[Given data]:
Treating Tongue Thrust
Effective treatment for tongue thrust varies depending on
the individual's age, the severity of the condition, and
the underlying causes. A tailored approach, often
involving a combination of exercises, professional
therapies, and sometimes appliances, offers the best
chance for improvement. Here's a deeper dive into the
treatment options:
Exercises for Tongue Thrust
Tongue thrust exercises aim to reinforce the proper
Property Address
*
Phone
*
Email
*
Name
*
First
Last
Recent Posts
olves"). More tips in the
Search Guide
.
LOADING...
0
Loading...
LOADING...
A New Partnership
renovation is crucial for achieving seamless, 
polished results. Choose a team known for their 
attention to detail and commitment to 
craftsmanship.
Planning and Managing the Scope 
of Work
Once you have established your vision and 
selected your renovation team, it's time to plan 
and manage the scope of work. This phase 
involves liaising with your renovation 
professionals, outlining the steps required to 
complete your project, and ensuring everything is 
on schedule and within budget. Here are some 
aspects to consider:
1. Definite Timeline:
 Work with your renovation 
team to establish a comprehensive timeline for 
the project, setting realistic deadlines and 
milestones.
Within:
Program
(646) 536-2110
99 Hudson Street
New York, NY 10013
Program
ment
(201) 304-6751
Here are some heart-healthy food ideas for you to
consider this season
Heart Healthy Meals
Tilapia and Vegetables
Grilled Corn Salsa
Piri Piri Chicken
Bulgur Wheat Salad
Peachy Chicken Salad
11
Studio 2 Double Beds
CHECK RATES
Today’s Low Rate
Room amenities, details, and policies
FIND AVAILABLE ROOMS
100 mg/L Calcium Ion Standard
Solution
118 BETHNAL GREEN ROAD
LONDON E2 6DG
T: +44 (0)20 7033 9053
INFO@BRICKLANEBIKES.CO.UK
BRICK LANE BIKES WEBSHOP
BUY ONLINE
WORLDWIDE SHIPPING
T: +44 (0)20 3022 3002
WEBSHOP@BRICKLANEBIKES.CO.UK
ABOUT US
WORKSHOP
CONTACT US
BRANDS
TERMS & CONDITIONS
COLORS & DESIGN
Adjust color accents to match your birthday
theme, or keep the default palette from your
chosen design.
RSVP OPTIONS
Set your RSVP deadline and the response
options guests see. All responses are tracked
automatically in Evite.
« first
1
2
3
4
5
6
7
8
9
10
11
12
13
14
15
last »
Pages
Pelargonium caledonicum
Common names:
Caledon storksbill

[Required work]: Each record must be returned exactly as it is written.

[Expected answer]:
Treating Tongue Thrust
Effective treatment for tongue thrust varies depending on
the individual's age, the severity of the condition, and
the underlying causes. A tailored approach, often
involving a combination of exercises, professional
therapies, and sometimes appliances, offers the best
chance for improvement. Here's a deeper dive into the
treatment options:
Exercises for Tongue Thrust
Tongue thrust exercises aim to reinforce the proper
Property Address
*
Phone
*
Email
*
Name
*
First
Last
Recent Posts
olves"). More tips in the
Search Guide
.
LOADING...
0
Loading...
LOADING...
A New Partnership
renovation is crucial for achieving seamless, 
polished results. Choose a team known for their 
attention to detail and commitment to 
craftsmanship.
Planning and Managing the Scope 
of Work
Once you have established your vision and 
selected your renovation team, it's time to plan 
and manage the scope of work. This phase 
involves liaising with your renovation 
professionals, outlining the steps required to 
complete your project, and ensuring everything is 
on schedule and within budget. Here are some 
aspects to consider:
1. Definite Timeline:
 Work with your renovation 
team to establish a comprehensive timeline for 
the project, setting realistic deadlines and 
milestones.
Within:
Program
(646) 536-2110
99 Hudson Street
New York, NY 10013
Program
ment
(201) 304-6751
Here are some heart-healthy food ideas for you to
consider this season
Heart Healthy Meals
Tilapia and Vegetables
Grilled Corn Salsa
Piri Piri Chicken
Bulgur Wheat Salad
Peachy Chicken Salad
11
Studio 2 Double Beds
CHECK RATES
Today’s Low Rate
Room amenities, details, and policies
FIND AVAILABLE ROOMS
100 mg/L Calcium Ion Standard
Solution
118 BETHNAL GREEN ROAD
LONDON E2 6DG
T: +44 (0)20 7033 9053
INFO@BRICKLANEBIKES.CO.UK
BRICK LANE BIKES WEBSHOP
BUY ONLINE
WORLDWIDE SHIPPING
T: +44 (0)20 3022 3002
WEBSHOP@BRICKLANEBIKES.CO.UK
ABOUT US
WORKSHOP
CONTACT US
BRANDS
TERMS & CONDITIONS
COLORS & DESIGN
Adjust color accents to match your birthday
theme, or keep the default palette from your
chosen design.
RSVP OPTIONS
Set your RSVP deadline and the response
options guests see. All responses are tracked
automatically in Evite.
« first
1
2
3
4
5
6
7
8
9
10
11
12
13
14
15
last »
Pages
Pelargonium caledonicum
Common names:
Caledon storksbill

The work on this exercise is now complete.